Стенокат на огражденном рабочем поле Техниона напоминал муравейник — столько людей суетились вокруг него. Каждый из катков, диаметром по пояс человеку, устанавливала целая бригада простодушных, и около них суетился управляющий ими хативан, постоянно сверяясь с записями. Работы по подготовке скинии регулярно проверялись, и никакая срочность не служила оправданием замеченному несоответствию. За первые три дня подготовки уже два хативана были сброшены в рабочие без права работы с записями, притом один из них с запретом на повторное восхождение. Ниор-цев Шенай Бартеом, руководящий подготовкой скинии, не был склонен к снисхождению. На рабочем поле нарастало напряжение куда большее, чем обычно в таких случаях. Все слышали, что эта скиния особенная, но чем и почему, знали очень немногие.

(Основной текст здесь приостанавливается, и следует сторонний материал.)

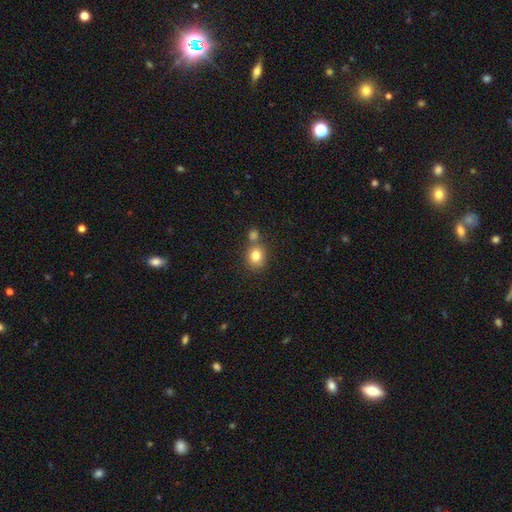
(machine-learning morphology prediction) A smooth galaxy with no disk features (80%) that is round (72%).

Vote fractions:
- Smooth or featured? smooth: 80% / star or artifact: 11% / featured or disk: 8%
- How rounded? round: 72% / in between: 27% / cigar-shaped: 1%
- Merging? none: 61% / merger: 27% / minor disturbance: 10% / major disturbance: 3%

Шенай Бартеом был из числа немногих, и на этот раз привычная избранность старшего его тяготила. Сейчас он осматривал крепления бортов к задней стенке, пытаясь привычным занятием подавить неприятные размышления, благо махина выше человеческого роста содержала огромное количество деталей, и места для недоработок хватало. Но по распоряжению скинического совета на рабочее поле были собраны все самые опытные в технике Молящиеся и после них ниор-цеву редко удавалось что-то найти. Шенай Бартеом встряхнулся и поднялся внутрь стеноката, решив проверить подготовку оборудования.